В окно — тихонько: тук-тук! Стучалась черная от сажи синица. Видимо, зимним прибежищем ей давно служила чья-то печная труба. Она была старой знакомой Макса, он часто выносил ей на балкон крошки хлеба, корочки от шпика.

Сейчас он поленился вылезать из кресла. Сочувственно посмотрел на нее: «Бедная, хлопочешь о себе, мытарствуешь, как моя Хельга!»

Клювом синицы в окно стучалась весна, а Макс с Хельгой все еще не стали мужем и женой. Официально, на бумаге не стали. Кто-то из недругов семьи Шмидтов донес в гестапо, будто у Хельги в каком-то колене генеалогического древа была прабабушка-еврейка.
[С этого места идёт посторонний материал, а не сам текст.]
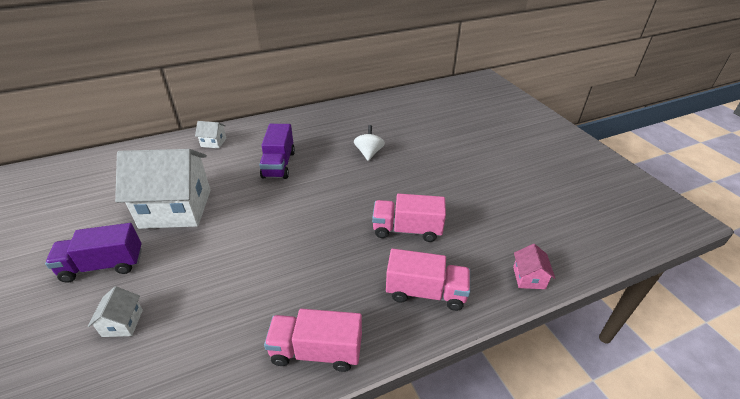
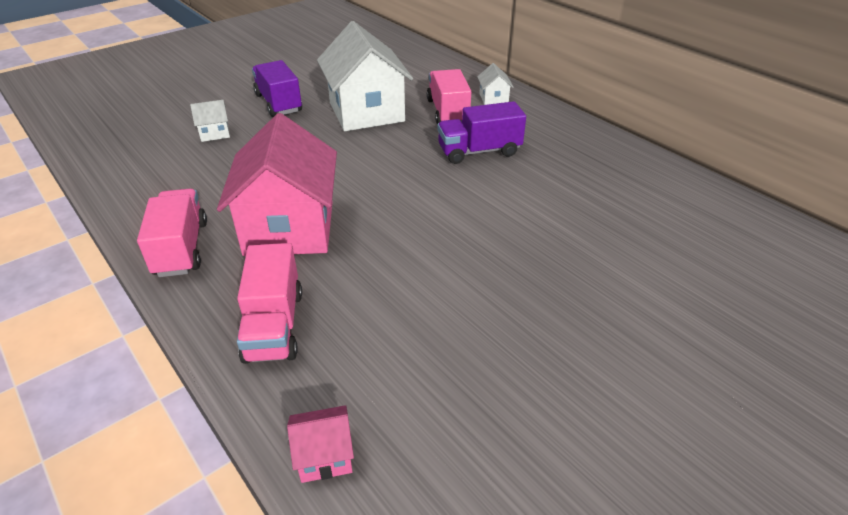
camera: 75 degrees right, 0 degrees up
(320, 275) = (289, 228): none -> pink house
(369, 153) = (560, 220): white spinning top -> none
(407, 230) = (394, 289): pink truck -> pink truck (448, 112)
В подтверждение указывалось на черные вьющиеся волосы Хельги и ее матери. Подтверждение абсурдное, но пока в архивах шли розыски документов столетней давности, удостоверявших чистейшую арийскую ветвь Хельгиных предков, от которой она «отпочковалась», пока нервничали, дрожали за свою судьбу ее родители, не могло быть и речи о свадьбе, о регистрации брака, это отлично понимали и Хельга, и папаша Шмидт с фрау Мартой. В противном случае ведь и Макс подпадал под статью расового закона, что не сулило радостей.

В коридоре, на лестничной площадке, чуть слышно зазвонил телефон. Хлопнула дверь хозяйкиной квартиры, фрау Ева с кем-то начала громкий разговор. Потом вдруг раздраженно затарабанил звонок в прихожей. «Значит, это меня к телефону… Эмма? Пусть уволит от своих прихотей, мне достаточно с Хельгой забот. Можно подумать, что правда влюблена. Чувства ее, надо полагать, как платьице на вырост: раз, раз — и вон, пожалуйте следующий для коллекции!» — Макс нарочно опошлял образ Эммы, чтобы набраться мужества и отказаться от встречи с ней. И ему это пока что удавалось: за всю зиму он виделся с ней всего дважды. Идя к двери, он думал также о том, что пора свой личный телефон завести, дабы не обременять хозяйку, то и дело выходившую к общему аппарату.